Nothing but the lines from the one with "I know what it's like to be in t" through the last line of the data should be restated, each word for word.
[[ Data supplied, beginning ]]
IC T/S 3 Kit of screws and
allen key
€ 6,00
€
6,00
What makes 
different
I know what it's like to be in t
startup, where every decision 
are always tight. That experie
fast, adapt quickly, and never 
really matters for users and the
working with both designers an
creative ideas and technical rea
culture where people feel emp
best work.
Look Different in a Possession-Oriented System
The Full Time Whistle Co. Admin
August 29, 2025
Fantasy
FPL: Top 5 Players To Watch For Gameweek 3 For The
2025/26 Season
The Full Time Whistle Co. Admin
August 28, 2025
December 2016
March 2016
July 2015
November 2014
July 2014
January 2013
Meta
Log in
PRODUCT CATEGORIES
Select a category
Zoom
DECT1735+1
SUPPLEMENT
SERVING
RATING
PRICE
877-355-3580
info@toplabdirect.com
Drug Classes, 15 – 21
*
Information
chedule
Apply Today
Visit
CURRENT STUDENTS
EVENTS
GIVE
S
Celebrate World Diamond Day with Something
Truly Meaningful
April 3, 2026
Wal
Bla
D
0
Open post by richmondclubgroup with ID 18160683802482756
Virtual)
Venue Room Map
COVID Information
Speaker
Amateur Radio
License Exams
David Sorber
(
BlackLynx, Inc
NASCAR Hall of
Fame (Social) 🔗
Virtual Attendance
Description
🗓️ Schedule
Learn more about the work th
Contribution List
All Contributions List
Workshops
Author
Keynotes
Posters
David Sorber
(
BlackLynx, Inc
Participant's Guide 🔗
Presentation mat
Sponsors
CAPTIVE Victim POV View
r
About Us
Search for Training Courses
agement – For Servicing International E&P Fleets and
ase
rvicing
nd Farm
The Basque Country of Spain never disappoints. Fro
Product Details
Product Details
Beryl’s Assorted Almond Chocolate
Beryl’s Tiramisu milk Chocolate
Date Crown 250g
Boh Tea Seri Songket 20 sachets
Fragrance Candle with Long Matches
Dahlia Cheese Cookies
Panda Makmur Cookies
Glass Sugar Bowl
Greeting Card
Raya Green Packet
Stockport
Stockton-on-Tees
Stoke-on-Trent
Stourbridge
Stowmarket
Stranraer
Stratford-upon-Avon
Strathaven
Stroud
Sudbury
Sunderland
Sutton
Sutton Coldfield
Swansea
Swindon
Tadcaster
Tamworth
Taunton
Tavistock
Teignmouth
[[ Data supplied, end ]]
#### Result:
I know what it's like to be in t
startup, where every decision 
are always tight. That experie
fast, adapt quickly, and never 
really matters for users and the
working with both designers an
creative ideas and technical rea
culture where people feel emp
best work.
Look Different in a Possession-Oriented System
The Full Time Whistle Co. Admin
August 29, 2025
Fantasy
FPL: Top 5 Players To Watch For Gameweek 3 For The
2025/26 Season
The Full Time Whistle Co. Admin
August 28, 2025
December 2016
March 2016
July 2015
November 2014
July 2014
January 2013
Meta
Log in
PRODUCT CATEGORIES
Select a category
Zoom
DECT1735+1
SUPPLEMENT
SERVING
RATING
PRICE
877-355-3580
info@toplabdirect.com
Drug Classes, 15 – 21
*
Information
chedule
Apply Today
Visit
CURRENT STUDENTS
EVENTS
GIVE
S
Celebrate World Diamond Day with Something
Truly Meaningful
April 3, 2026
Wal
Bla
D
0
Open post by richmondclubgroup with ID 18160683802482756
Virtual)
Venue Room Map
COVID Information
Speaker
Amateur Radio
License Exams
David Sorber
(
BlackLynx, Inc
NASCAR Hall of
Fame (Social) 🔗
Virtual Attendance
Description
🗓️ Schedule
Learn more about the work th
Contribution List
All Contributions List
Workshops
Author
Keynotes
Posters
David Sorber
(
BlackLynx, Inc
Participant's Guide 🔗
Presentation mat
Sponsors
CAPTIVE Victim POV View
r
About Us
Search for Training Courses
agement – For Servicing International E&P Fleets and
ase
rvicing
nd Farm
The Basque Country of Spain never disappoints. Fro
Product Details
Product Details
Beryl’s Assorted Almond Chocolate
Beryl’s Tiramisu milk Chocolate
Date Crown 250g
Boh Tea Seri Songket 20 sachets
Fragrance Candle with Long Matches
Dahlia Cheese Cookies
Panda Makmur Cookies
Glass Sugar Bowl
Greeting Card
Raya Green Packet
Stockport
Stockton-on-Tees
Stoke-on-Trent
Stourbridge
Stowmarket
Stranraer
Stratford-upon-Avon
Strathaven
Stroud
Sudbury
Sunderland
Sutton
Sutton Coldfield
Swansea
Swindon
Tadcaster
Tamworth
Taunton
Tavistock
Teignmouth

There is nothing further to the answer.